PD.com: can increase your susceptibility to cancer, dementia, heart disease, diabetes, influenza, rheumatoid arthritis, lupus - even the common cold.

Main Menu

Anyone help me fix my bash script?

Started by bugmenоt, February 27, 2017, 01:20:33 PM

Previous topic - Next topic

bugmenоt

I want to automatically replace html entities by their according characters in bash. For example, the string "Fremdsprachige Bücher" should become "Fremdsprachige Bücher".

The function should take any string as input and replace any html entity in it by the character it represents. It will use the file "html_entities.csv" as a lookup table, which looks like this:

Code (html_entities.csv) Select

...
upsilon;υ
Uuml;Ü
uuml;ü
weierp;℘
Xi;Ξ
...


This is the script so far:

Code (sanitize.sh) Select

sanitizeHTML() {
OUTSTRING="$1"
cat "html_entities.csv" | while read LINE; do
  IFS=';' read FROM TO <<< "$LINE"
  MATCH="&$FROM;"
  while [[ $OUTSTRING =~ (.*)$MATCH(.*) ]]; do
    OUTSTRING="${BASH_REMATCH[1]}$TO${BASH_REMATCH[2]}"
    echo "DURING LOOP IT DOES THIS: $OUTSTRING"
  done
done
echo "AFTER LOOP IT DOES THIS: $OUTSTRING"
}

sanitizeHTML "Fremdsprachige B&uuml;cher"


But the output is this:

DURING LOOP IT DOES THIS: Fremdsprachige Bücher
AFTER LOOP IT DOES THIS: Fremdsprachige B&uuml;cher


The replacement seems to work during the loop, but why does $OUTSTRING contain the original html entities after the loop? I'd like to solve this without grep or sed by the way.

tyrannosaurus vex

#1
In Bash, while loops are executed in a subshell which has a different variable scope than the main script. So any variables you set (or "change") inside the while loop will be lost when the loop exits. To avoid that you need to use command substitution to change the input to the while loop


i put code here but it was wrong
Evil and Unfeeling Arse-Flenser From The City of the Damned.

tyrannosaurus vex

#2

sanitizeHTML() {
OUTSTRING="$1"
while read LINE; do
  IFS=';' read FROM TO <<< "$LINE"
  MATCH="&$FROM;"
  while [[ $OUTSTRING =~ (.*)$MATCH(.*) ]]; do
    OUTSTRING="${BASH_REMATCH[1]}$TO${BASH_REMATCH[2]}"
    echo "DURING LOOP IT DOES THIS: $OUTSTRING"
  done
done < <(cat html_entities.csv)
echo "AFTER LOOP IT DOES THIS: $OUTSTRING"
}

sanitizeHTML "Fremdsprachige B&uuml;cher"
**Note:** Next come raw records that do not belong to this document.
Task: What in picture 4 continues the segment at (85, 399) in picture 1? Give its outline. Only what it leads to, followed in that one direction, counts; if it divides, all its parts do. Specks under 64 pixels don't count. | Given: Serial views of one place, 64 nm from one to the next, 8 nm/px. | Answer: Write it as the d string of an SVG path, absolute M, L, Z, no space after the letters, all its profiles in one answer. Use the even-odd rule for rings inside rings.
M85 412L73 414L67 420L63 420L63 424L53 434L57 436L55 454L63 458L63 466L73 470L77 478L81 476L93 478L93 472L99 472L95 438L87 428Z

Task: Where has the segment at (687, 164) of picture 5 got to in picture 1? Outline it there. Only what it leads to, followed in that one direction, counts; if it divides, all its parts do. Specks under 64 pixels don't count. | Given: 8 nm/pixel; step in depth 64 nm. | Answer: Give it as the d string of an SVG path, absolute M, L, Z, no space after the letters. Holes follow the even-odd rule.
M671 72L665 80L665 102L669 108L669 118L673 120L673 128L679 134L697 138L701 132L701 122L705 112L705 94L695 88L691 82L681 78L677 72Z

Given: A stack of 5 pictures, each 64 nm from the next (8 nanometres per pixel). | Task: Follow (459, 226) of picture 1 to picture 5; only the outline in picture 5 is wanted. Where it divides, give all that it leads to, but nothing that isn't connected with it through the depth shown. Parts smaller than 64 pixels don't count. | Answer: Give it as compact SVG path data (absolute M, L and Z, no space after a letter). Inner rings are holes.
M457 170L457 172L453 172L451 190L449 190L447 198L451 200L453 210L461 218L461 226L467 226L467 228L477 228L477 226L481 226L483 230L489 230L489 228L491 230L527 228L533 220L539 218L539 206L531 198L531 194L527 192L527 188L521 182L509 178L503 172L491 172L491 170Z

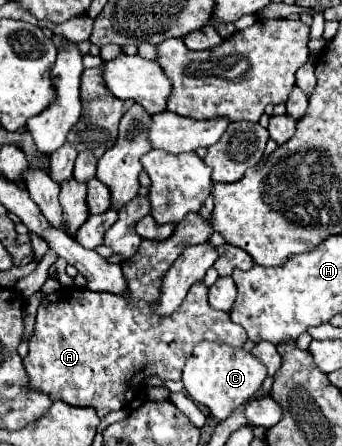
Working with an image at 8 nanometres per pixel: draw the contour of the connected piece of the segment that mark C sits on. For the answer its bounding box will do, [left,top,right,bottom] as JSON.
[183,341,267,419]

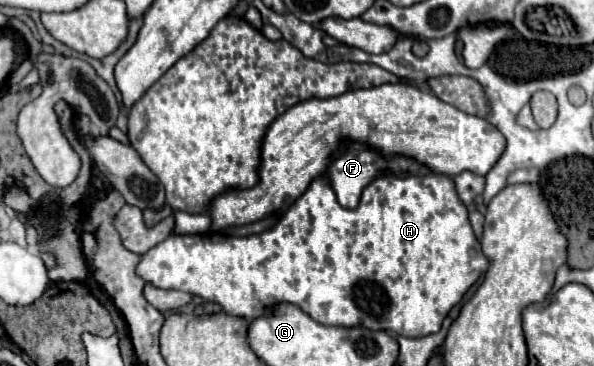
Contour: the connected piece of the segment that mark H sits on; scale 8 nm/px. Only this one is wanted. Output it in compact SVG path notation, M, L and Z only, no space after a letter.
M429 174L429 176L379 176L375 178L361 194L361 202L355 210L343 208L337 202L335 192L331 190L329 182L325 178L315 178L307 192L283 214L283 218L271 228L265 230L261 234L255 236L245 236L245 238L235 238L229 234L215 234L215 232L207 232L207 234L195 234L195 236L185 236L185 234L171 234L167 240L159 242L155 248L151 248L147 254L143 254L143 258L139 260L135 274L155 286L155 288L163 288L163 290L183 290L195 296L201 296L203 300L211 300L217 302L227 314L231 316L239 316L239 318L257 318L261 314L267 314L265 308L277 304L277 302L291 302L295 306L299 306L305 314L309 314L313 320L317 320L323 326L359 326L359 328L367 328L367 330L387 330L393 334L401 334L407 338L425 338L429 334L435 334L441 330L441 324L445 320L445 316L449 314L449 310L459 304L463 300L463 296L467 294L467 290L479 280L479 276L487 270L487 258L483 258L481 246L471 230L469 218L467 218L467 208L461 204L461 200L457 198L455 192L455 184L451 178L443 176L443 174Z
explanation: just put "cat html_entitiies" in its own process substitution subshell and redirect it into the while loop, rather than piping it in at the beginning. This gives the loop all the data it needs at the beginning without having to re-execute for every line in the stream (and thus creating a subshell to deal with the input of unknown length).
Evil and Unfeeling Arse-Flenser From The City of the Damned.

bugmenоt

Works like a charm! Subshells and how they behave have always been some kind of black box to me. I still don't get why a subshell is needed if the input has an unknown length. Thanks for making my script work and for the search terms I can use for further research.

tyrannosaurus vex

it's sort of black magic to me too, it's just bit me a few times before so i remember it. I'm pretty sure it's because when you pipe a stream to a loop like that, the loop can't know ahead of time how much data there is so it has to set up a subshell to process the lines as they come in. but when you do the whole 'cat' operation in its own subshell and then redirect it into the loop, there's a known quantity that can be iterated over. i'm probably wrong about that but whatevs.
Evil and Unfeeling Arse-Flenser From The City of the Damned.